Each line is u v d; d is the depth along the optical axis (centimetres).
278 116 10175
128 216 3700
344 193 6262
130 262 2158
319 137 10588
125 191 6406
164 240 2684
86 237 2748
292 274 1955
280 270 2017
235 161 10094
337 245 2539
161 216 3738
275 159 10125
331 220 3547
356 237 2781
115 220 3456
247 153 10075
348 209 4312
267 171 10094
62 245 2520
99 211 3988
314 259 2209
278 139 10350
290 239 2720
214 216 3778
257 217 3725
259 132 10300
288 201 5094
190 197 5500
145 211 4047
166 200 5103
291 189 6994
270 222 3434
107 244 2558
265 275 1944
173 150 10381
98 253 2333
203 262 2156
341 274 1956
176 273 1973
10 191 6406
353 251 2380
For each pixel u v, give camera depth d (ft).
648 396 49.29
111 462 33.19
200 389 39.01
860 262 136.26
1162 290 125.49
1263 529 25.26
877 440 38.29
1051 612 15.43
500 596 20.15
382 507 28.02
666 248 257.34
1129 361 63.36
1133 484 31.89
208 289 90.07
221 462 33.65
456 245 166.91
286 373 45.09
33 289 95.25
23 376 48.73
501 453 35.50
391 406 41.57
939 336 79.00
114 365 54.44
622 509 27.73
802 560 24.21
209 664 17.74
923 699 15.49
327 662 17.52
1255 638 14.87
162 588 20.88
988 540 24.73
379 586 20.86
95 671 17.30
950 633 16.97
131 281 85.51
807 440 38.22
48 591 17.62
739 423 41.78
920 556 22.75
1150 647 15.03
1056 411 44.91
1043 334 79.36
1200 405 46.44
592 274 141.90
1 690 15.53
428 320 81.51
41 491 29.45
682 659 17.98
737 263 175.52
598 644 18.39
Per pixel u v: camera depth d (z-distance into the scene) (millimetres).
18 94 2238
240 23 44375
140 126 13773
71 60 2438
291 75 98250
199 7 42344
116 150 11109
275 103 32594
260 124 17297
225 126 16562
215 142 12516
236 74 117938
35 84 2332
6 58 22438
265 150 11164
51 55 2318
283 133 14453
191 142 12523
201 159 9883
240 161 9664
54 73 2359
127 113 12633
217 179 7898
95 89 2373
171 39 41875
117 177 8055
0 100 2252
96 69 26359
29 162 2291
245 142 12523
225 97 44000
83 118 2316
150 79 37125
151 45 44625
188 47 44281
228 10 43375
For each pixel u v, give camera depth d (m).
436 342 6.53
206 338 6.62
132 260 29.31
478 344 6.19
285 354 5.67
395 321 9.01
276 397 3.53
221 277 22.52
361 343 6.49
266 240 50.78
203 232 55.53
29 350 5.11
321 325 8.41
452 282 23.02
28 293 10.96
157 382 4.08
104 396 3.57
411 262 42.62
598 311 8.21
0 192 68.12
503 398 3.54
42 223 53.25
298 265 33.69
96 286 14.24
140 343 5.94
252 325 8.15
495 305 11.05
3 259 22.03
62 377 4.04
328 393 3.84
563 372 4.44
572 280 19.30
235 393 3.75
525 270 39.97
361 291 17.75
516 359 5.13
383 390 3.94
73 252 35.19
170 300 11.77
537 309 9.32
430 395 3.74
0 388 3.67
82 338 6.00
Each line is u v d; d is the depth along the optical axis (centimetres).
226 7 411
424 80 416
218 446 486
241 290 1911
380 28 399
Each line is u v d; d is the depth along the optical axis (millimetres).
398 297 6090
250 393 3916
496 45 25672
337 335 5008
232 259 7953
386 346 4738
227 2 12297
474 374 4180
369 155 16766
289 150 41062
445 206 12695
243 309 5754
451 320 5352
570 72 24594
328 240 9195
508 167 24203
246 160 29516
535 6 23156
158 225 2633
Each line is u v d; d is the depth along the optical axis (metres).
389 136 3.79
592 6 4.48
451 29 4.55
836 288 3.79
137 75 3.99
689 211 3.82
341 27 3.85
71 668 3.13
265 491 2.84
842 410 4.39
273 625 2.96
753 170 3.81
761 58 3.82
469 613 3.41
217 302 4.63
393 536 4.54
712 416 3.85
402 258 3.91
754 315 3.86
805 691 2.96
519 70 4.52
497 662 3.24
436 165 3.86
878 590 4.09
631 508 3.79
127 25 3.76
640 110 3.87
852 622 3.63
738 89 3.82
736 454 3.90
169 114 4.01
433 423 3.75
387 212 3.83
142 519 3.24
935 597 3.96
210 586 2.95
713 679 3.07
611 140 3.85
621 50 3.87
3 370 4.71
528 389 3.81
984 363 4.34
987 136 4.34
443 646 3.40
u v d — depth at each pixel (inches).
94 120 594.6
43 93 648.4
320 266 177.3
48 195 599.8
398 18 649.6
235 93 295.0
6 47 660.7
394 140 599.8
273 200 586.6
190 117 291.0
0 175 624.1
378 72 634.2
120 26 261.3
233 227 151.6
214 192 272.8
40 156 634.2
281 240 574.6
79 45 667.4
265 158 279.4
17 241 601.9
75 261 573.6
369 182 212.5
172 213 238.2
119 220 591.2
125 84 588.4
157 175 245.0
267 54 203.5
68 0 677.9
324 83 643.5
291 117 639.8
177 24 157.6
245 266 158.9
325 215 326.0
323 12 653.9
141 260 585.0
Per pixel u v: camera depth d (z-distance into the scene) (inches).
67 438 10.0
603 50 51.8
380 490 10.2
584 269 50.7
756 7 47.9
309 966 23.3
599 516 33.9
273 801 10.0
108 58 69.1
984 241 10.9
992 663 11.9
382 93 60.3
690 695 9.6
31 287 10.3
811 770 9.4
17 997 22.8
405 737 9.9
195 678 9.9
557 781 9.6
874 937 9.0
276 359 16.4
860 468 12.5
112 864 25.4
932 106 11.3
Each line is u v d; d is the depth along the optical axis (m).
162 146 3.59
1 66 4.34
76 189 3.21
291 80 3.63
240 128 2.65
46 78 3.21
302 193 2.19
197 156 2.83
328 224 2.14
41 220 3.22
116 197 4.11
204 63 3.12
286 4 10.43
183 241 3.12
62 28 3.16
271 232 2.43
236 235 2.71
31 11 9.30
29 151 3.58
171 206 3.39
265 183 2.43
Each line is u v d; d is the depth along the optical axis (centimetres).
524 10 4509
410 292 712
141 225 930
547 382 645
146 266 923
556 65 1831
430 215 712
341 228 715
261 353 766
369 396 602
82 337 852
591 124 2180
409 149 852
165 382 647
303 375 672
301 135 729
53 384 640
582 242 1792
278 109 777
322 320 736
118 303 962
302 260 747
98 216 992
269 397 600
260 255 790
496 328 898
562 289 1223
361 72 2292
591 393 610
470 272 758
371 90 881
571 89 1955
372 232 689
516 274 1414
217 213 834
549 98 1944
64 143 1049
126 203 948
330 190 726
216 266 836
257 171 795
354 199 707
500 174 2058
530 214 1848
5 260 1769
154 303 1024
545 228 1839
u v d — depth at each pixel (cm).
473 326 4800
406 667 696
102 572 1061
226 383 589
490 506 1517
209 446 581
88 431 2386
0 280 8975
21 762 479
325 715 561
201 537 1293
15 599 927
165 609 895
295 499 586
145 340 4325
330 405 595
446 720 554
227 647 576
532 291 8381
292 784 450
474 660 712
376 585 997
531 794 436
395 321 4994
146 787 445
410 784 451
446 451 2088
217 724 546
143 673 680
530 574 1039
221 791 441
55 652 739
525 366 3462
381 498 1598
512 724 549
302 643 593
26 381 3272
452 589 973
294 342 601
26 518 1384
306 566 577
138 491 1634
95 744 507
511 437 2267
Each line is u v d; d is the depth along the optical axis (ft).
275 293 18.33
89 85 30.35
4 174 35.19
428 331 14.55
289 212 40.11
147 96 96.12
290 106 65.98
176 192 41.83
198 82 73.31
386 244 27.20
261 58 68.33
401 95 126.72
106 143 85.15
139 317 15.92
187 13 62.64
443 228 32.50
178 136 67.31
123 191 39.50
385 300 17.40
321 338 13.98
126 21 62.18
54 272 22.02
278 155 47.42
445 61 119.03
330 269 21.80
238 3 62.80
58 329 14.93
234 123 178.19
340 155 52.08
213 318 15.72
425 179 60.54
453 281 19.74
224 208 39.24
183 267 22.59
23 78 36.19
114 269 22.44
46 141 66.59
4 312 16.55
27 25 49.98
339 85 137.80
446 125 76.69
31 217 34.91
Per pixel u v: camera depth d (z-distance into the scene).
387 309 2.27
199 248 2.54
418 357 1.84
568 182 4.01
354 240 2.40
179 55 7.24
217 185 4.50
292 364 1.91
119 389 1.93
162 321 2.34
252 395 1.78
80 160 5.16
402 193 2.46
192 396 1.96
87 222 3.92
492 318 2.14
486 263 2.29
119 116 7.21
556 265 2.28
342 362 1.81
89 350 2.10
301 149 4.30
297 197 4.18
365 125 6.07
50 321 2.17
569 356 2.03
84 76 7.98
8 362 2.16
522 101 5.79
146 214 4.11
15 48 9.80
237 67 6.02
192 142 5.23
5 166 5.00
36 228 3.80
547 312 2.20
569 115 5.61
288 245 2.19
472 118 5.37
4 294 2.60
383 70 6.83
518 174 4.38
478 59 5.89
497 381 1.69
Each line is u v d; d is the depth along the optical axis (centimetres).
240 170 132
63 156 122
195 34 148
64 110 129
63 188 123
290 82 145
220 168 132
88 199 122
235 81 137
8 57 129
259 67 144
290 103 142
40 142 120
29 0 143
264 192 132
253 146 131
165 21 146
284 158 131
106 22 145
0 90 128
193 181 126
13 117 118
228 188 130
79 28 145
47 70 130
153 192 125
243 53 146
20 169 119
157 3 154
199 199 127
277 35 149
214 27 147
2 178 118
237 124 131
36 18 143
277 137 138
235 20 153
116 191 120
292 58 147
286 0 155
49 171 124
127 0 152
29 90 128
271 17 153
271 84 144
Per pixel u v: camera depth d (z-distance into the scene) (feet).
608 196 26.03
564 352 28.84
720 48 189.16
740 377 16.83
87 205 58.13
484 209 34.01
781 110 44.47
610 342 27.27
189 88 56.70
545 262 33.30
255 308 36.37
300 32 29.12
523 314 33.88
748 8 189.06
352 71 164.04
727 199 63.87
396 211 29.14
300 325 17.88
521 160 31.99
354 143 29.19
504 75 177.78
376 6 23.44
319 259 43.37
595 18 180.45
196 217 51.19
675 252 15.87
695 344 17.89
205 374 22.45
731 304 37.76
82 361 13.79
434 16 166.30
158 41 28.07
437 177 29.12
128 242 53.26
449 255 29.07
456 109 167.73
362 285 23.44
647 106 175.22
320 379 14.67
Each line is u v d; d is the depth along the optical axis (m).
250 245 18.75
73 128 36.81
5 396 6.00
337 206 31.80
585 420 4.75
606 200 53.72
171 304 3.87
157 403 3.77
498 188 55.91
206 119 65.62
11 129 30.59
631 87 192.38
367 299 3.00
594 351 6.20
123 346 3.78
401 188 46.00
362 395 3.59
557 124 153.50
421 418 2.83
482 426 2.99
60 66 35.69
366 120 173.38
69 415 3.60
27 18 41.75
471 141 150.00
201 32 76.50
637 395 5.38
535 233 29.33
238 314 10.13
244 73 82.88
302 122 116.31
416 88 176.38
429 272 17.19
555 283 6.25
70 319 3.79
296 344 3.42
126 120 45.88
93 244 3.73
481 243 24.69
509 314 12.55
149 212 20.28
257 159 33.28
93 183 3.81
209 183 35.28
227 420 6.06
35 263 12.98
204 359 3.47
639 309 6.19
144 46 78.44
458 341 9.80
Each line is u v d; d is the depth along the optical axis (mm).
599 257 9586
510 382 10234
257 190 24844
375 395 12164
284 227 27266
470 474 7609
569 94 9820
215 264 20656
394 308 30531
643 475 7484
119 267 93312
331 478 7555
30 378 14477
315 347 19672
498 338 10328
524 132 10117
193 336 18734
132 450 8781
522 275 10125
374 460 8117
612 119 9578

[Work task] Scan the records above for the lines holding "1162 290 125.49" and "503 398 3.54". Transcribe those two and every line between them word for word, and no others.

[Answer box]
1162 290 125.49
1263 529 25.26
877 440 38.29
1051 612 15.43
500 596 20.15
382 507 28.02
666 248 257.34
1129 361 63.36
1133 484 31.89
208 289 90.07
221 462 33.65
456 245 166.91
286 373 45.09
33 289 95.25
23 376 48.73
501 453 35.50
391 406 41.57
939 336 79.00
114 365 54.44
622 509 27.73
802 560 24.21
209 664 17.74
923 699 15.49
327 662 17.52
1255 638 14.87
162 588 20.88
988 540 24.73
379 586 20.86
95 671 17.30
950 633 16.97
131 281 85.51
807 440 38.22
48 591 17.62
739 423 41.78
920 556 22.75
1150 647 15.03
1056 411 44.91
1043 334 79.36
1200 405 46.44
592 274 141.90
1 690 15.53
428 320 81.51
41 491 29.45
682 659 17.98
737 263 175.52
598 644 18.39
Per pixel u v: camera depth d (z-distance into the scene) (millimetres).
18 94 2238
240 23 44375
140 126 13773
71 60 2438
291 75 98250
199 7 42344
116 150 11109
275 103 32594
260 124 17297
225 126 16562
215 142 12516
236 74 117938
35 84 2332
6 58 22438
265 150 11164
51 55 2318
283 133 14453
191 142 12523
201 159 9883
240 161 9664
54 73 2359
127 113 12633
217 179 7898
95 89 2373
171 39 41875
117 177 8055
0 100 2252
96 69 26359
29 162 2291
245 142 12523
225 97 44000
83 118 2316
150 79 37125
151 45 44625
188 47 44281
228 10 43375
For each pixel u v, give camera depth d (m).
436 342 6.53
206 338 6.62
132 260 29.31
478 344 6.19
285 354 5.67
395 321 9.01
276 397 3.53
221 277 22.52
361 343 6.49
266 240 50.78
203 232 55.53
29 350 5.11
321 325 8.41
452 282 23.02
28 293 10.96
157 382 4.08
104 396 3.57
411 262 42.62
598 311 8.21
0 192 68.12
503 398 3.54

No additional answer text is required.